▶ Exercise objective
Put the text lines from all of the entries below into a JSON list of strings, one string per line and no blank lines. Leave the pictures out of your answer.

The data Start Marker

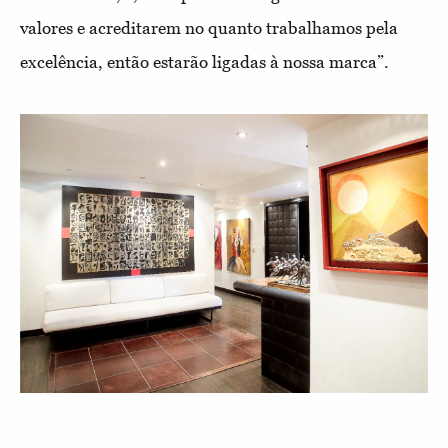
valores e acreditarem no quanto trabalhamos pela
excelência, então estarão ligadas à nossa marca”.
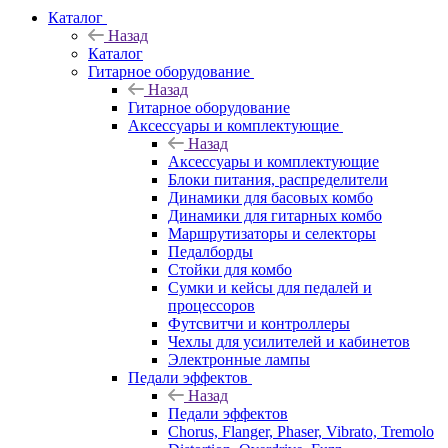
Каталог
Назад
Каталог
Гитарное оборудование
Назад
Гитарное оборудование
Аксессуары и комплектующие
Назад
Аксессуары и комплектующие
Блоки питания, распределители
Динамики для басовых комбо
Динамики для гитарных комбо
Маршрутизаторы и селекторы
Педалборды
Стойки для комбо
Сумки и кейсы для педалей и
процессоров
Футсвитчи и контроллеры
Чехлы для усилителей и кабинетов
Электронные лампы
Педали эффектов
Назад
Педали эффектов
Chorus, Flanger, Phaser, Vibrato, Tremolo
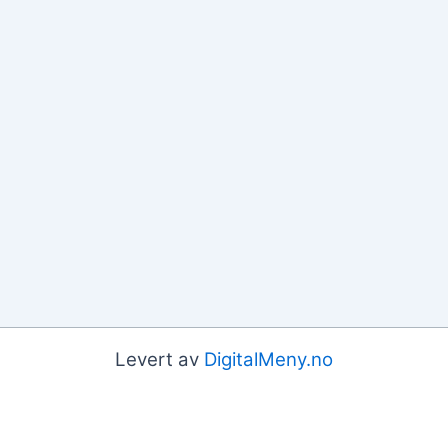
Levert av
DigitalMeny.no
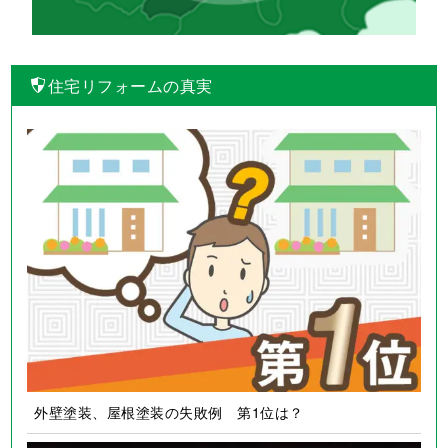
住宅リフォームの真実
外壁塗装、屋根塗装の失敗例 第1位は？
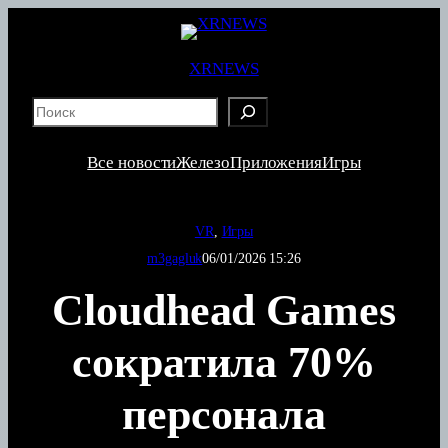
Перейти
к
содержимому
XRNEWS
S
e
a
Все новости
Железо
Приложения
Игры
r
c
h
VR
, 
Игры
m3gagluk
06/01/2026 15:26
Cloudhead Games
сократила 70%
персонала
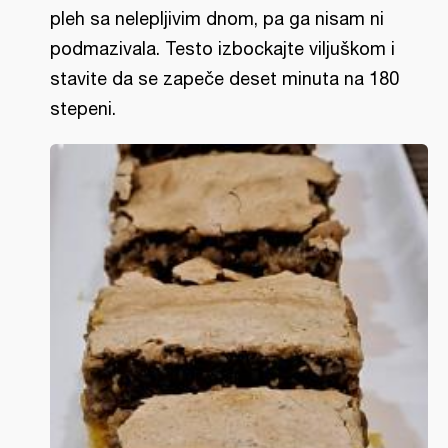
pleh sa nelepljivim dnom, pa ga nisam ni
podmazivala. Testo izbockajte viljuškom i
stavite da se zapeče deset minuta na 180
stepeni.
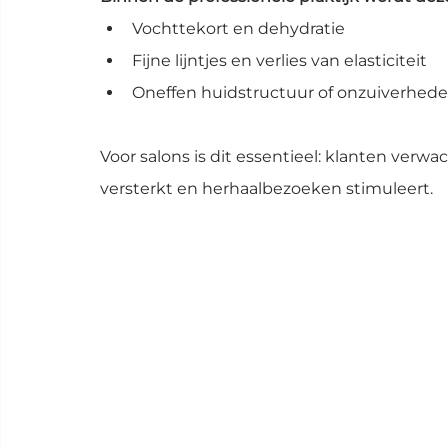
Vochttekort en dehydratie
Fijne lijntjes en verlies van elasticiteit
Oneffen huidstructuur of onzuiverhed
Voor salons is dit essentieel: klanten verwa
versterkt en herhaalbezoeken stimuleert.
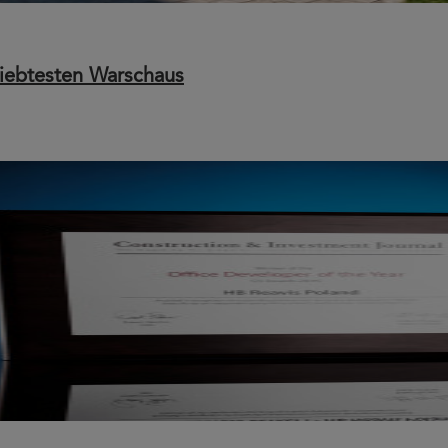
liebtesten Warschaus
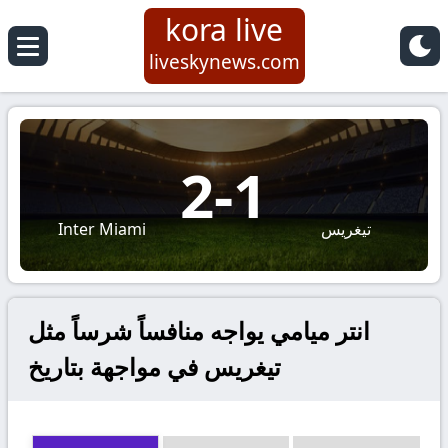
kora live
liveskynews.com
2
-
1
تيغريس
Inter Miami
انتر ميامي يواجه منافساً شرساً مثل
تيغريس في مواجهة بتاريخ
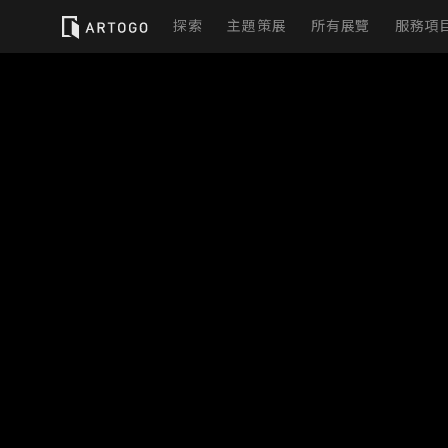
探索
主題策展
所有展覽
服務項
實
虛
展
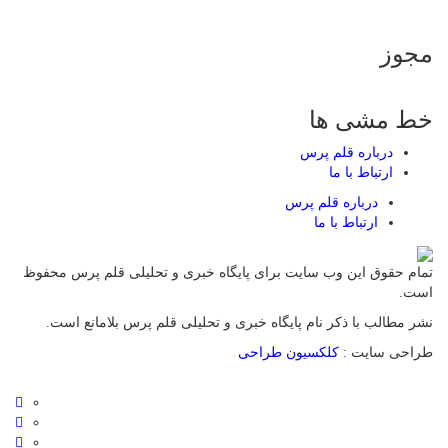
مجوز
خط مشی ها
درباره قلم پرس
ارتباط با ما
درباره قلم پرس
ارتباط با ما
تمام حقوق این وب سایت برای پایگاه خبری و تحلیلی قلم پرس محفوظ
است.
نشر مطالب با ذکر نام پایگاه خبری و تحلیلی قلم پرس بلامانع است.
طراحی سایت :
کلکسیون طراحی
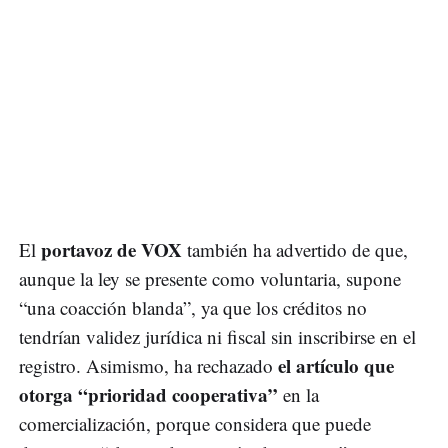
portavoz de VOX
El
también ha advertido de que,
aunque la ley se presente como voluntaria, supone
“una coacción blanda”, ya que los créditos no
tendrían validez jurídica ni fiscal sin inscribirse en el
el artículo que
registro. Asimismo, ha rechazado
otorga “prioridad cooperativa”
en la
comercialización, porque considera que puede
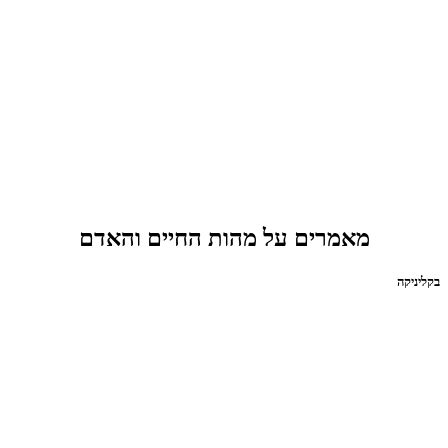
מאמרים על מהות החיים והאדם
בקליניקה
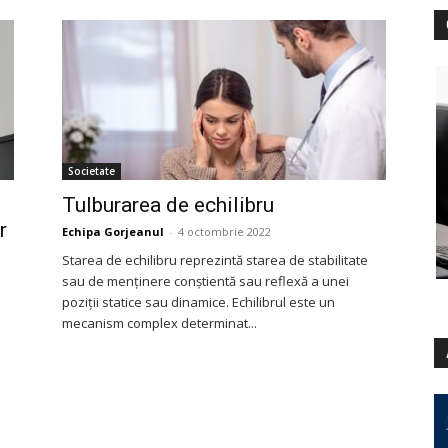
Societate
Tulburarea de echilibru
r
Echipa Gorjeanul
-
4 octombrie 2022
Starea de echilibru reprezintă starea de stabilitate
sau de menținere conștientă sau reflexă a unei
poziții statice sau dinamice. Echilibrul este un
mecanism complex determinat...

The data End Marker

▶ Output for this exercise
[
  "valores e acreditarem no quanto trabalhamos pela",
  "excelência, então estarão ligadas à nossa marca”.",
  "Каталог",
  "Назад",
  "Каталог",
  "Гитарное оборудование",
  "Назад",
  "Гитарное оборудование",
  "Аксессуары и комплектующие",
  "Назад",
  "Аксессуары и комплектующие",
  "Блоки питания, распределители",
  "Динамики для басовых комбо",
  "Динамики для гитарных комбо",
  "Маршрутизаторы и селекторы",
  "Педалборды",
  "Стойки для комбо",
  "Сумки и кейсы для педалей и",
  "процессоров",
  "Футсвитчи и контроллеры",
  "Чехлы для усилителей и кабинетов",
  "Электронные лампы",
  "Педали эффектов",
  "Назад",
  "Педали эффектов",
  "Chorus, Flanger, Phaser, Vibrato, Tremolo",
  "Levert av",
  "DigitalMeny.no",
  "住宅リフォームの真実",
  "外壁塗装、屋根塗装の失敗例 第1位は？",
  "Перейти",
  "к",
  "содержимому",
  "XRNEWS",
  "S",
  "e",
  "a",
  "Все новости",
  "Железо",
  "Приложения",
  "Игры",
  "r",
  "c",
  "h",
  "VR",
  ", ",
  "Игры",
  "m3gagluk",
  "06/01/2026 15:26",
  "Cloudhead Games",
  "сократила 70%",
  "персонала",
  "pleh sa nelepljivim dnom, pa ga nisam ni",
  "podmazivala. Testo izbockajte viljuškom i",
  "stavite da se zapeče deset minuta na 180",
  "stepeni.",
  "Vochttekort en dehydratie",
  "Fijne lijntjes en verlies van elasticiteit",
  "Oneffen huidstructuur of onzuiverhed",
  "Voor salons is dit essentieel: klanten verwa",
  "versterkt en herhaalbezoeken stimuleert.",
  "liebtesten Warschaus",
  "kora live",
  "liveskynews.com",
  "2",
  "-",
  "1",
  "تيغريس",
  "Inter Miami",
  "انتر ميامي يواجه منافساً شرساً مثل",
  "تيغريس في مواجهة بتاريخ",
  "探索",
  "主題策展",
  "所有展覽",
  "服務項",
  "實",
  "虛",
  "展",
  "مجوز",
  "خط مشی ها",
  "درباره قلم پرس",
  "ارتباط با ما",
  "درباره قلم پرس",
  "ارتباط با ما",
  "تمام حقوق این وب سایت برای پایگاه خبری و تحلیلی قلم پرس محفوظ",
  "است.",
  "نشر مطالب با ذکر نام پایگاه خبری و تحلیلی قلم پرس بلامانع است.",
  "طراحی سایت :",
  "کلکسیون طراحی",
  "portavoz de VOX",
  "El",
  "también ha advertido de que,",
  "aunque la ley se presente como voluntaria, supone",
  "“una coacción blanda”, ya que los créditos no",
  "tendrían validez jurídica ni fiscal sin inscribirse en el",
  "el artículo que",
  "registro. Asimismo, ha rechazado",
  "otorga “prioridad cooperativa”",
  "en la",
  "comercialización, porque considera que puede",
  "מאמרים על מהות החיים והאדם",
  "בקליניקה",
  "Societate",
  "Tulburarea de echilibru",
  "r",
  "Echipa Gorjeanul",
  "-",
  "4 octombrie 2022",
  "Starea de echilibru reprezintă starea de stabilitate",
  "sau de menținere conștientă sau reflexă a unei",
  "poziții statice sau dinamice. Echilibrul este un",
  "mecanism complex determinat..."
]